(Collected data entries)
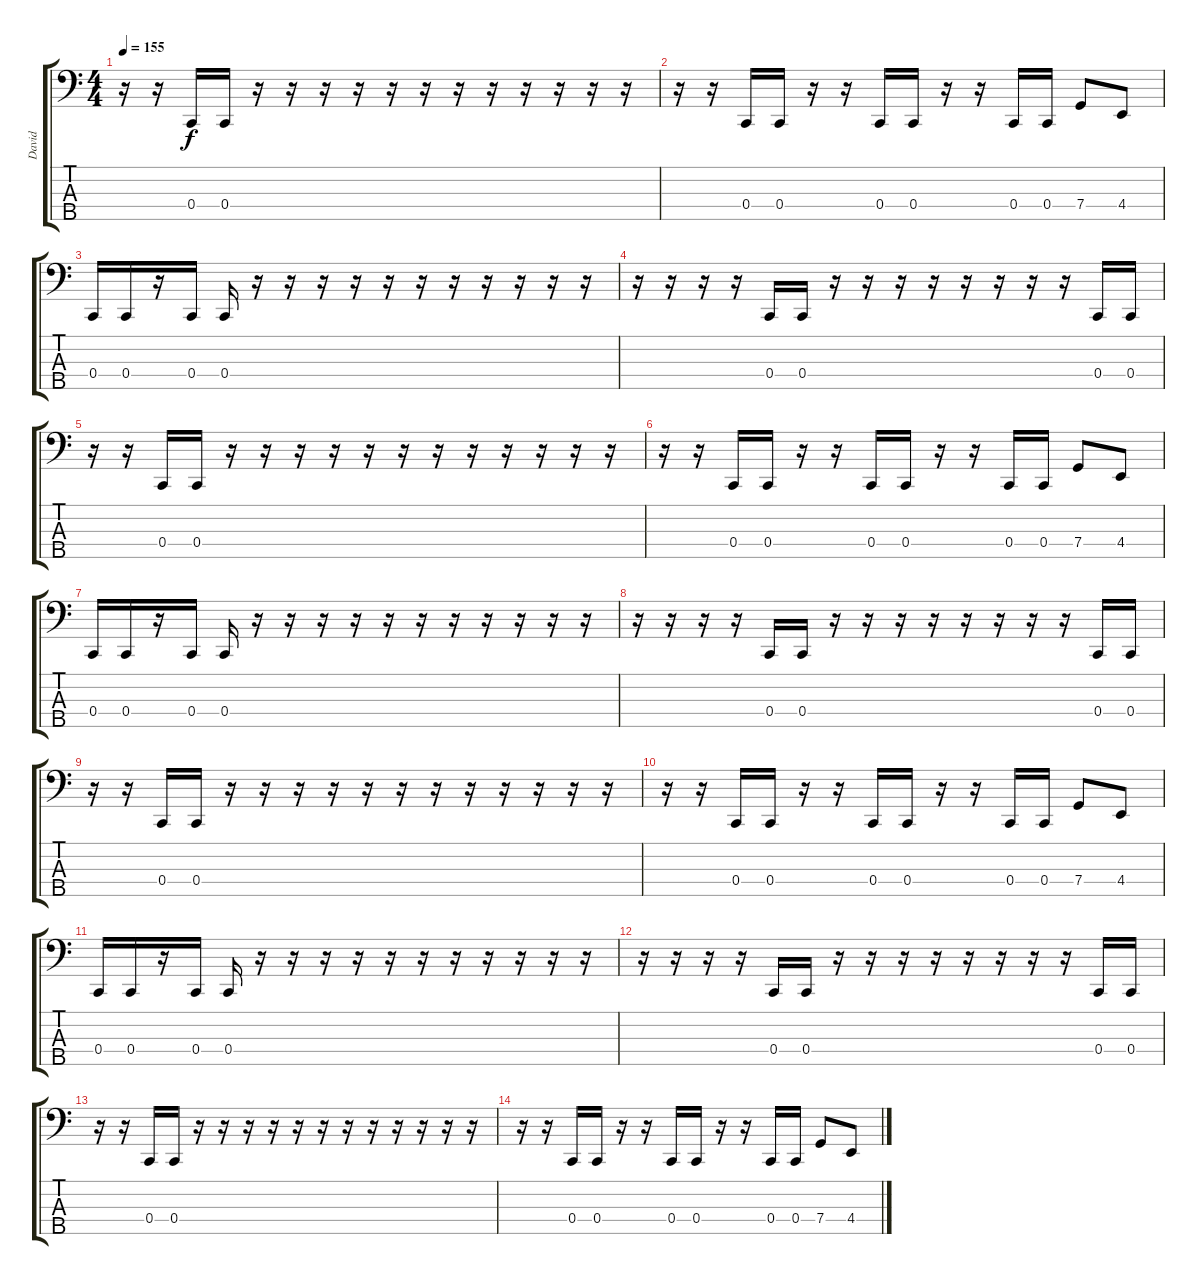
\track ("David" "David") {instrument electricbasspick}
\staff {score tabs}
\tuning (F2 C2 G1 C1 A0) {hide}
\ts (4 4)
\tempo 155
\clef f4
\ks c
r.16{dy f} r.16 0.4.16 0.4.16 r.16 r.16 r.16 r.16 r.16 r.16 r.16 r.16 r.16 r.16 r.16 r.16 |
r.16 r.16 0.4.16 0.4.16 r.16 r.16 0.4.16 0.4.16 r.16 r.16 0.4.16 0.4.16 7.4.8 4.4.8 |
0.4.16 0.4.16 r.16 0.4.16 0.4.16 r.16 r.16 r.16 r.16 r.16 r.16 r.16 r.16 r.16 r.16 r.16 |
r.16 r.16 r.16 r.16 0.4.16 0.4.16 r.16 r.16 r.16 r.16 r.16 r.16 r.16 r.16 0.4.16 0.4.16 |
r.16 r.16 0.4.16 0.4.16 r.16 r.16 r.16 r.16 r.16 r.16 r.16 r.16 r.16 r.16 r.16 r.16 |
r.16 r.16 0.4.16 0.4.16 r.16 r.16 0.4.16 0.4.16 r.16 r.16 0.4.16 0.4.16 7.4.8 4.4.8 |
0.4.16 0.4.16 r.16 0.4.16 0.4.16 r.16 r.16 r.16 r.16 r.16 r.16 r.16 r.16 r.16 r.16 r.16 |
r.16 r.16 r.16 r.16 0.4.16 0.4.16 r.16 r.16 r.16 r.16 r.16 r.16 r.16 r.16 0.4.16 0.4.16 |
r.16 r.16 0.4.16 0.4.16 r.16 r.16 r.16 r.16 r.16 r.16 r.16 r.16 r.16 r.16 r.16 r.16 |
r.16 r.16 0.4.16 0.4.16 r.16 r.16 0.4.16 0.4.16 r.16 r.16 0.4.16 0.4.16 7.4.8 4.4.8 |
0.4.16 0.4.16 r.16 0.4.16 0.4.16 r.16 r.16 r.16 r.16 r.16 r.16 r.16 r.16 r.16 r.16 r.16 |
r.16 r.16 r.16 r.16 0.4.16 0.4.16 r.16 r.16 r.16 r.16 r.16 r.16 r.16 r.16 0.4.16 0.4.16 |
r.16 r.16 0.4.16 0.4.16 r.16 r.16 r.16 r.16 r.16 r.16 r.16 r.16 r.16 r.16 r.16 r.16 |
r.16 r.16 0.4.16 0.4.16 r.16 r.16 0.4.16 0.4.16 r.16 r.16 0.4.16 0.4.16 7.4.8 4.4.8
--
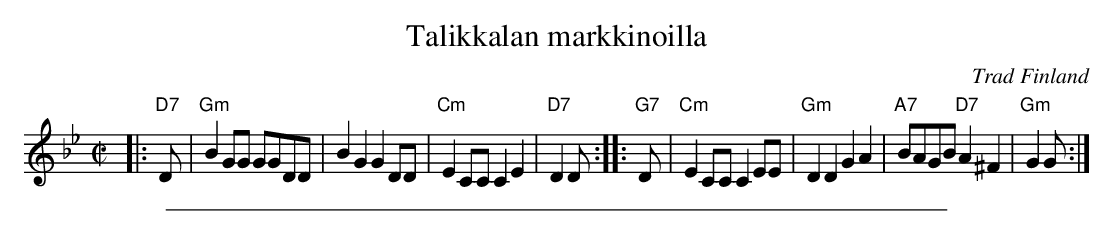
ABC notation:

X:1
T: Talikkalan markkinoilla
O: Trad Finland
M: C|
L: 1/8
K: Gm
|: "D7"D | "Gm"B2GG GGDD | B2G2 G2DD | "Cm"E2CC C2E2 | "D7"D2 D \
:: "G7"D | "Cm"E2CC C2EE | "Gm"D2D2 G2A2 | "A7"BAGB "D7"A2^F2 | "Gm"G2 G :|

Exercise details. Give the number of lines in the material that contain the string "electricbasspick", counting only case-exact matches. Reply with the number alone.

Full response. 1